Directions for this task :: Give back the full set of entries exactly, keeping each line intact.

◇ ◇ ◇ ◇ ◇ ◇ ◇

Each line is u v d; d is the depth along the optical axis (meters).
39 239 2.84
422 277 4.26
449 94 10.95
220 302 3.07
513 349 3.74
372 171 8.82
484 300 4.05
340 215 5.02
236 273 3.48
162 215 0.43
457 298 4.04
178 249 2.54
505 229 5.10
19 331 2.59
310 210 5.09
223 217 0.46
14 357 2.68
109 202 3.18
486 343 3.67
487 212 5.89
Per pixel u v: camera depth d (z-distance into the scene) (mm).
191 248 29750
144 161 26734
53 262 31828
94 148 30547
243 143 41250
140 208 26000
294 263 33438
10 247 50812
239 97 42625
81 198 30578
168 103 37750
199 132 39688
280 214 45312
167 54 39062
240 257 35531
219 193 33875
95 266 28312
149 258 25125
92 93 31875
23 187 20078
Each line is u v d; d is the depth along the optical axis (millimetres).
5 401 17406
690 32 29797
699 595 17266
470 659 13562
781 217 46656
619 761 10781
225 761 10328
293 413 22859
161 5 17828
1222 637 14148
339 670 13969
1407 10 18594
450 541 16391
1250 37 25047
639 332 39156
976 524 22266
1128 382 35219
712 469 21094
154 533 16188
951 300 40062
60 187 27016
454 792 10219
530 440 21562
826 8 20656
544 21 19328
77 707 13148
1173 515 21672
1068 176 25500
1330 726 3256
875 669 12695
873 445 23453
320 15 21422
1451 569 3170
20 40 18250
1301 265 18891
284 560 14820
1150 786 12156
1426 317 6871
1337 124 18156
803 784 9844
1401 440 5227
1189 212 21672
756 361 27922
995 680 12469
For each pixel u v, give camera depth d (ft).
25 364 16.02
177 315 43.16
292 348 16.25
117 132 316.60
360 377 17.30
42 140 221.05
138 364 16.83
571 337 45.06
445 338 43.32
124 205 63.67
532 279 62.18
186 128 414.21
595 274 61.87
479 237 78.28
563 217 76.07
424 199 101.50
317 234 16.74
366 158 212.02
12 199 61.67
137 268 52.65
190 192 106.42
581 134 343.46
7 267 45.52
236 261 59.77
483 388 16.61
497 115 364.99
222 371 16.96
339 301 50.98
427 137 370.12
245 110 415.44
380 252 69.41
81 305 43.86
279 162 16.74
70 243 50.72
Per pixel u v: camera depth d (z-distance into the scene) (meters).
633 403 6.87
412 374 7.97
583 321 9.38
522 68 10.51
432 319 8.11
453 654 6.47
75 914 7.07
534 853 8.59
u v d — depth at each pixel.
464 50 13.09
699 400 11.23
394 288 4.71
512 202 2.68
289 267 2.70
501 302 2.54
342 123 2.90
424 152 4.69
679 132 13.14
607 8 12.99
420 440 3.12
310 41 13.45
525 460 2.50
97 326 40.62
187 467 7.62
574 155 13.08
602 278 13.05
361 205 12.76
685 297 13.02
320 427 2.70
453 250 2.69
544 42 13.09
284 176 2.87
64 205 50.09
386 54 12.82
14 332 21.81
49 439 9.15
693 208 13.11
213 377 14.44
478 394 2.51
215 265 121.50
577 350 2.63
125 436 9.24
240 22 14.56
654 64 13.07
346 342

◇ ◇ ◇ ◇ ◇ ◇ ◇

Exercise solution ::
Each line is u v d; d is the depth along the optical axis (meters).
39 239 2.84
422 277 4.26
449 94 10.95
220 302 3.07
513 349 3.74
372 171 8.82
484 300 4.05
340 215 5.02
236 273 3.48
162 215 0.43
457 298 4.04
178 249 2.54
505 229 5.10
19 331 2.59
310 210 5.09
223 217 0.46
14 357 2.68
109 202 3.18
486 343 3.67
487 212 5.89
Per pixel u v: camera depth d (z-distance into the scene) (mm).
191 248 29750
144 161 26734
53 262 31828
94 148 30547
243 143 41250
140 208 26000
294 263 33438
10 247 50812
239 97 42625
81 198 30578
168 103 37750
199 132 39688
280 214 45312
167 54 39062
240 257 35531
219 193 33875
95 266 28312
149 258 25125
92 93 31875
23 187 20078
Each line is u v d; d is the depth along the optical axis (millimetres).
5 401 17406
690 32 29797
699 595 17266
470 659 13562
781 217 46656
619 761 10781
225 761 10328
293 413 22859
161 5 17828
1222 637 14148
339 670 13969
1407 10 18594
450 541 16391
1250 37 25047
639 332 39156
976 524 22266
1128 382 35219
712 469 21094
154 533 16188
951 300 40062
60 187 27016
454 792 10219
530 440 21562
826 8 20656
544 21 19328
77 707 13148
1173 515 21672
1068 176 25500
1330 726 3256
875 669 12695
873 445 23453
320 15 21422
1451 569 3170
20 40 18250
1301 265 18891
284 560 14820
1150 786 12156
1426 317 6871
1337 124 18156
803 784 9844
1401 440 5227
1189 212 21672
756 361 27922
995 680 12469
For each pixel u v, give camera depth d (ft).
25 364 16.02
177 315 43.16
292 348 16.25
117 132 316.60
360 377 17.30
42 140 221.05
138 364 16.83
571 337 45.06
445 338 43.32
124 205 63.67
532 279 62.18
186 128 414.21
595 274 61.87
479 237 78.28
563 217 76.07
424 199 101.50
317 234 16.74
366 158 212.02
12 199 61.67
137 268 52.65
190 192 106.42
581 134 343.46
7 267 45.52
236 261 59.77
483 388 16.61
497 115 364.99
222 371 16.96
339 301 50.98
427 137 370.12
245 110 415.44
380 252 69.41
81 305 43.86
279 162 16.74
70 243 50.72
Per pixel u v: camera depth d (z-distance into the scene) (meters).
633 403 6.87
412 374 7.97
583 321 9.38
522 68 10.51
432 319 8.11
453 654 6.47
75 914 7.07
534 853 8.59
u v d — depth at each pixel.
464 50 13.09
699 400 11.23
394 288 4.71
512 202 2.68
289 267 2.70
501 302 2.54
342 123 2.90
424 152 4.69
679 132 13.14
607 8 12.99
420 440 3.12
310 41 13.45
525 460 2.50
97 326 40.62
187 467 7.62
574 155 13.08
602 278 13.05
361 205 12.76
685 297 13.02
320 427 2.70
453 250 2.69
544 42 13.09
284 176 2.87
64 205 50.09
386 54 12.82
14 332 21.81
49 439 9.15
693 208 13.11
213 377 14.44
478 394 2.51
215 265 121.50
577 350 2.63
125 436 9.24
240 22 14.56
654 64 13.07
346 342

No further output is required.